▸ **Source extract**:
================

[SciPy-Dev] [gpaw-users] wrapper for Scalapack

marc marc.barbry at mailoo.org
Mon Oct 30 04:25:11 EDT 2017


Dear all,

I'm glad to see that the Scipy community look interested by this topic.
As I pointed out with the first mail of this thread, we started an 
implementation of ScaLapack wrapper, you can find it at the following 
repository,
https://gitlab.com/mbarbry/python-scalapack

We try to use the same method that have been use in Scipy for the 
Blas/Lapack wrapper (using f2py).
The wrapper is already functional, but the installation is not as 
straightforward that I would hope and only very few routines are 
implemented  for the moment.
So any help is more than welcome.

Best regards,
Marc

On 10/29/2017 08:15 PM, Ralf Gommers wrote:
>
>
> On Mon, Oct 30, 2017 at 1:14 AM, Bennet Fauber <bennet at umich.edu 
> <mailto:bennet at umich.edu>> wrote:
>
>     Ralf, and all,
>
>     >> There seems to be a profusion of tools for parallelization, so
>     choosing
>     >> just one to use as a basis for scipy's parallelization could be
>     really
>     >> frustrating for users who have a reason to need a different one.
>     >
>     > You're thinking about the relatively small fraction of power
>     users here that
>     > would care (compared to the n_jobs=<number> trivial
>     parallelization users),
>     > and my first thought is that addressing that use case comes with
>     costs that
>     > are possibly not worth the effort.
>
>     You might consider separating that which can be done on one physical
>     machine from that which requires (or expects) many.
>
>     This was largely done by the R developers.  The 'snow' library used
>     rsh/ssh whereas the 'multicore' library used fork() and processors.
>     Steve Weston and company have the 'foreach' library that provides a
>     user interface to various backends that distribute the tasks
>     appropriately.  Only after many years of experience, they merged many
>     functions into 'parallel' which became part of the base R.
>
>
> Thanks, always interesting to know the history of how designs evolved 
> in related libraries/languages.
>
>
>     It would probably be good to try to coordinate efforts at
>     parallelizing within SciPy, if you choose to go that route, with those
>     who are trying to get this to work better at the program level, e.g.,
>     multiprocessing and ipyparallel.

================

▸ **Supplied entries**:

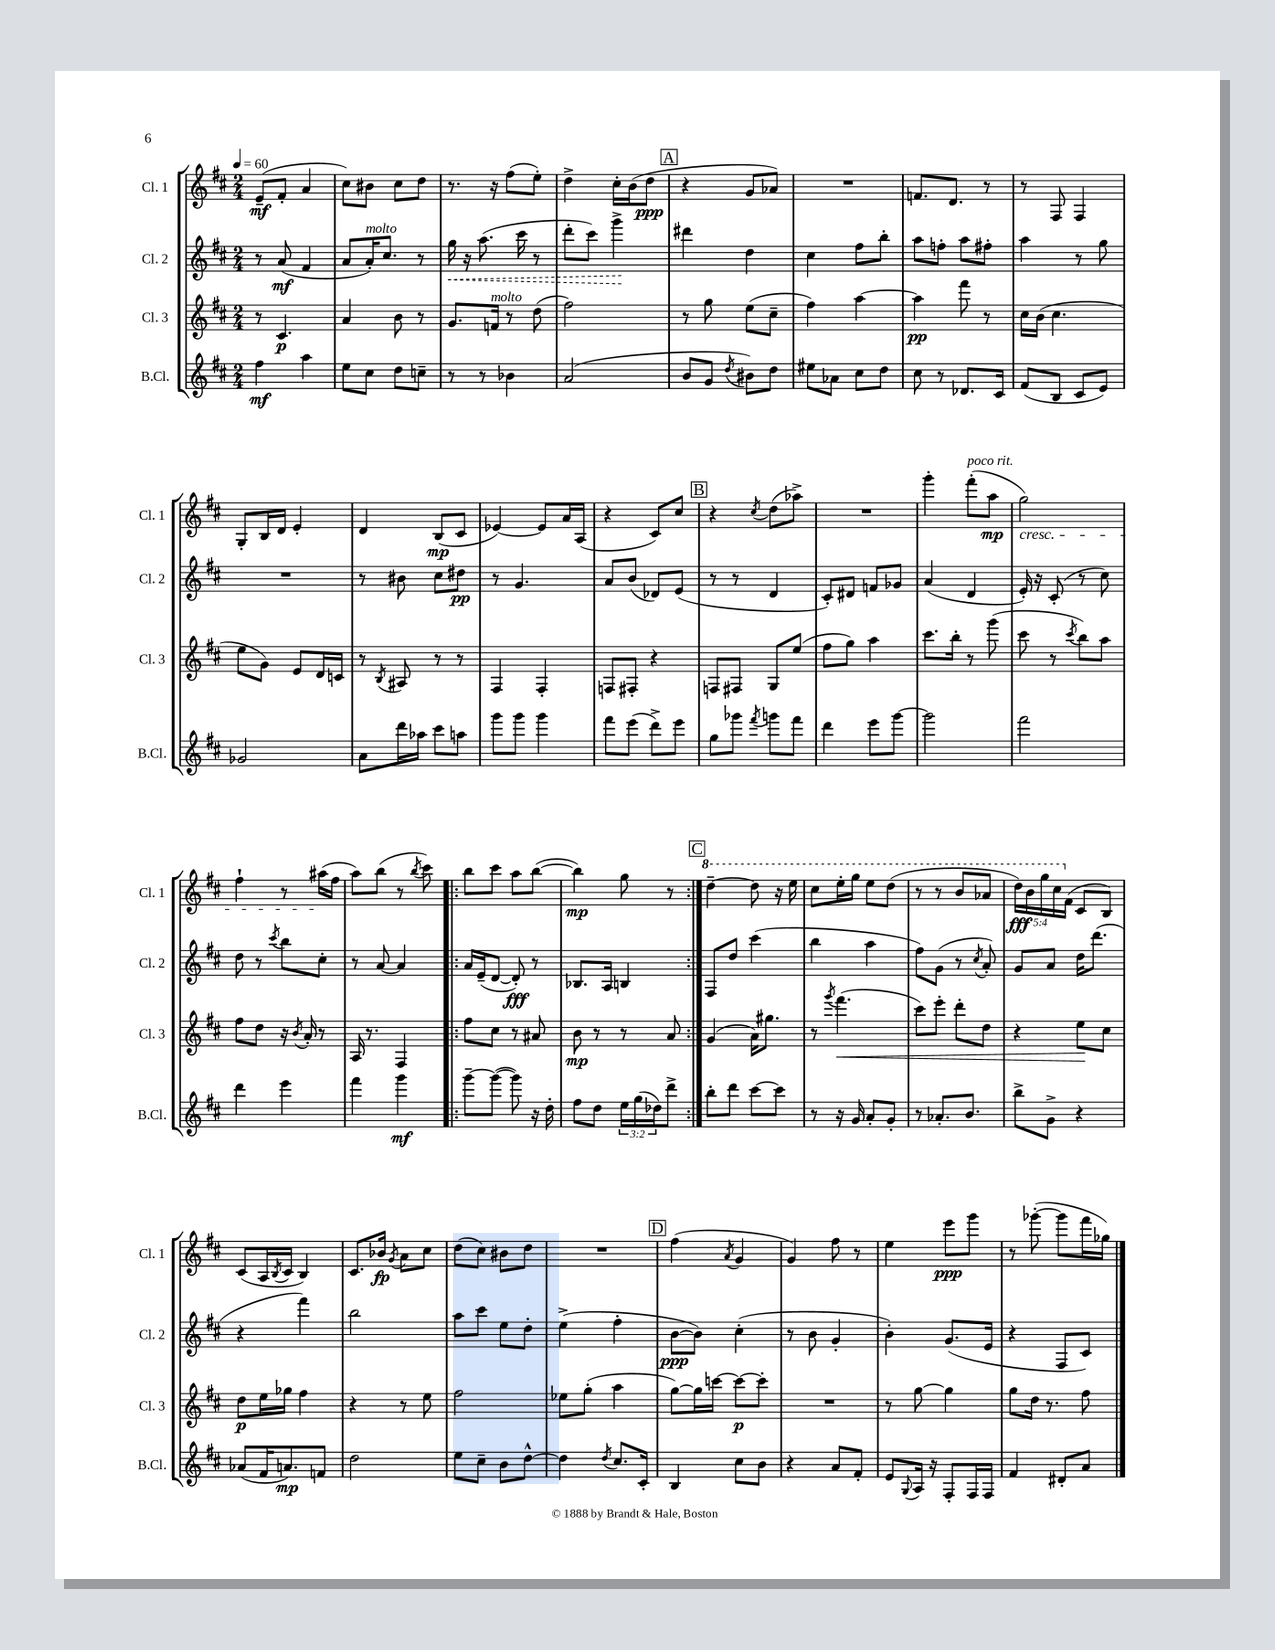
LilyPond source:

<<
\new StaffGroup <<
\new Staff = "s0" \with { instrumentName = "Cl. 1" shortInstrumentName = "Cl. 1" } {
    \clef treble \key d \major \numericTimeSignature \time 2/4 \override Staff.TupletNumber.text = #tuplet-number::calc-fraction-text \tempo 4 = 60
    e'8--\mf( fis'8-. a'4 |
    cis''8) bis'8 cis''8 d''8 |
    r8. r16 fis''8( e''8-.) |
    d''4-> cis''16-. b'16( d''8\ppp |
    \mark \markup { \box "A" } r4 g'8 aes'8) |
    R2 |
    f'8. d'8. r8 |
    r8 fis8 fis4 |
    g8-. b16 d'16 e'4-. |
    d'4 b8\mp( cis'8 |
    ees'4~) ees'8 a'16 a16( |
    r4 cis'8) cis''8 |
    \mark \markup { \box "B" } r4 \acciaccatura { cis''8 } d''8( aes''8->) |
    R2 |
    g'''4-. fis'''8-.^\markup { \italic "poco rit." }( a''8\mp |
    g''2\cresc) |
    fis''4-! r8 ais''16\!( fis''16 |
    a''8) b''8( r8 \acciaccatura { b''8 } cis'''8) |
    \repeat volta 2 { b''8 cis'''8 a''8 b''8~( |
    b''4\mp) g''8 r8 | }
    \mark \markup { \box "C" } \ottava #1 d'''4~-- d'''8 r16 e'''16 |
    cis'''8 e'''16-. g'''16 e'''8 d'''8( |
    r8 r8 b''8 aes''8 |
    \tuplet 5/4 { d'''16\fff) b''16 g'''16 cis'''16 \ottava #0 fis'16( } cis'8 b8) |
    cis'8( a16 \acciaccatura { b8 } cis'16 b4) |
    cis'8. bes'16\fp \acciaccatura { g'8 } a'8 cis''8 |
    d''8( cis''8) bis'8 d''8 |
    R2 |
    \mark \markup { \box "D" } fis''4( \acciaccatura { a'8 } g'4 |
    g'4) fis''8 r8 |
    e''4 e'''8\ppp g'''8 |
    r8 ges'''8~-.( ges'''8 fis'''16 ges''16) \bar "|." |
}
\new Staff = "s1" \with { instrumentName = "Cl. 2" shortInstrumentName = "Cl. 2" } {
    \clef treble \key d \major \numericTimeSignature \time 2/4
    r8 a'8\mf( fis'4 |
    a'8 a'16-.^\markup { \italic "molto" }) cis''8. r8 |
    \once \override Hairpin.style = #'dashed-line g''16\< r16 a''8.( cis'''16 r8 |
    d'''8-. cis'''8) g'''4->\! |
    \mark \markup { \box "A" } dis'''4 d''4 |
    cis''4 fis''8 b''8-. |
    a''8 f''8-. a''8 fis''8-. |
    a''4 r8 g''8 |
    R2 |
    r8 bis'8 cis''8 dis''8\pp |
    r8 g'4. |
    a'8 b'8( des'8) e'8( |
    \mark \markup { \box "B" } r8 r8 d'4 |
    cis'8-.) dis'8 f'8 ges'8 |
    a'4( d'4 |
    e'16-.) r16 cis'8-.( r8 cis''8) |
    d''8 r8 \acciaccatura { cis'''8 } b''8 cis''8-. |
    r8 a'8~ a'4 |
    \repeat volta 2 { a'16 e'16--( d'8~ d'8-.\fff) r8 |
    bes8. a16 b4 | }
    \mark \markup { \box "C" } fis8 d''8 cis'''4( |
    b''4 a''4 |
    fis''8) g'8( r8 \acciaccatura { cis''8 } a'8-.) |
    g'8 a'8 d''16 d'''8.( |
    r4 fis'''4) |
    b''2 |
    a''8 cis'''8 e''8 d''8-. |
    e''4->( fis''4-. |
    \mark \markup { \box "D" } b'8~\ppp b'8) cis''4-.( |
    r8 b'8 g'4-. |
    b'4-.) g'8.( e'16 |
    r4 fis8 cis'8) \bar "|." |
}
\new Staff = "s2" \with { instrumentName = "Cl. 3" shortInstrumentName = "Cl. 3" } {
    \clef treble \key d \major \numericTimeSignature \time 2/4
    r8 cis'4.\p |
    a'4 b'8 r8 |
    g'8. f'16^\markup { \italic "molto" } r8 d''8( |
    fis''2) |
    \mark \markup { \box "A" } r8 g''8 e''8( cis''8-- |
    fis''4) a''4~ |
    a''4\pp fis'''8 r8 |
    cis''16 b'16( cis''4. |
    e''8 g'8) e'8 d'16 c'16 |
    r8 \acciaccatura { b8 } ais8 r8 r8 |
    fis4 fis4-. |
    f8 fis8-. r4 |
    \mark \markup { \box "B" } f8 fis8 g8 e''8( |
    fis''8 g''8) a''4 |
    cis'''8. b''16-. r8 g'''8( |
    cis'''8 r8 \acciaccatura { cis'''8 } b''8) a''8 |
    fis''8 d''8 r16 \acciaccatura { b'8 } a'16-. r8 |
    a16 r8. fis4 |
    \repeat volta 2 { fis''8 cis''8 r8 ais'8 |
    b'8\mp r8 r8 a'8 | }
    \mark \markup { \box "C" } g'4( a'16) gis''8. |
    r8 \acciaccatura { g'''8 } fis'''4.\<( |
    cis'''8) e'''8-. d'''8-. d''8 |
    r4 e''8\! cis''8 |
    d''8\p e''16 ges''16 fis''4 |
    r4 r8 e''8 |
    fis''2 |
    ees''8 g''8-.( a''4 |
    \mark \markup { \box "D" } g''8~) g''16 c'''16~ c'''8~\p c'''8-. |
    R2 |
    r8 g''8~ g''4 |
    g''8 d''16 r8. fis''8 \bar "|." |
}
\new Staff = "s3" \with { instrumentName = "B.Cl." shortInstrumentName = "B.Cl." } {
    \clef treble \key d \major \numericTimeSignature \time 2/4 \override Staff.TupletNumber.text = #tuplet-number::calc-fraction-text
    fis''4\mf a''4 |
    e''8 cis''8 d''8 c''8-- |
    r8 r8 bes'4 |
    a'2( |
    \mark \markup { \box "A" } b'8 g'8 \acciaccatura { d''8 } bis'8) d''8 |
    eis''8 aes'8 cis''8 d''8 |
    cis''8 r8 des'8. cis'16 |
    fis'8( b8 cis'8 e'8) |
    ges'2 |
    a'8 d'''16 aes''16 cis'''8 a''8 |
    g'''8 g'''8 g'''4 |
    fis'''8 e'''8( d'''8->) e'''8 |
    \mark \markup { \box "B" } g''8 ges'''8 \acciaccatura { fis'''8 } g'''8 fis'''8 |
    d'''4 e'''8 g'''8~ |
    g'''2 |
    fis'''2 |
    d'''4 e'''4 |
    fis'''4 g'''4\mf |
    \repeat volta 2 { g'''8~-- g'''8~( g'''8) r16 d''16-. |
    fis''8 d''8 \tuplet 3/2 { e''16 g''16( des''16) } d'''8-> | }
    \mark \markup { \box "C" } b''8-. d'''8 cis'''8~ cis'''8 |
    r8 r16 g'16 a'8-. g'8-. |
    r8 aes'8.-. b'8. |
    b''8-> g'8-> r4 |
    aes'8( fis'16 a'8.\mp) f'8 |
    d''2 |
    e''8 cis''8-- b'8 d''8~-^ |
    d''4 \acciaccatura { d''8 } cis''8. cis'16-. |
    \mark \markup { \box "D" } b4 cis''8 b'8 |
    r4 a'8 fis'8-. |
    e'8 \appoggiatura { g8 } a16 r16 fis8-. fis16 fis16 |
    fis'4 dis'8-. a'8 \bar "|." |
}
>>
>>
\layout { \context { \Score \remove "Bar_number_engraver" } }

================

▸ **What is expected**:
Answer these questions about the mailing list message:
1. Which tool did the wrapper use, copying the Scipy approach to Blas/Lapack?
2. Which R library relied on fork() and processors?
3. Which R library became part of base R?
The entries come from a different source than the mailing list message.

▸ **Result for this task**:
1. f2py
2. multicore
3. parallel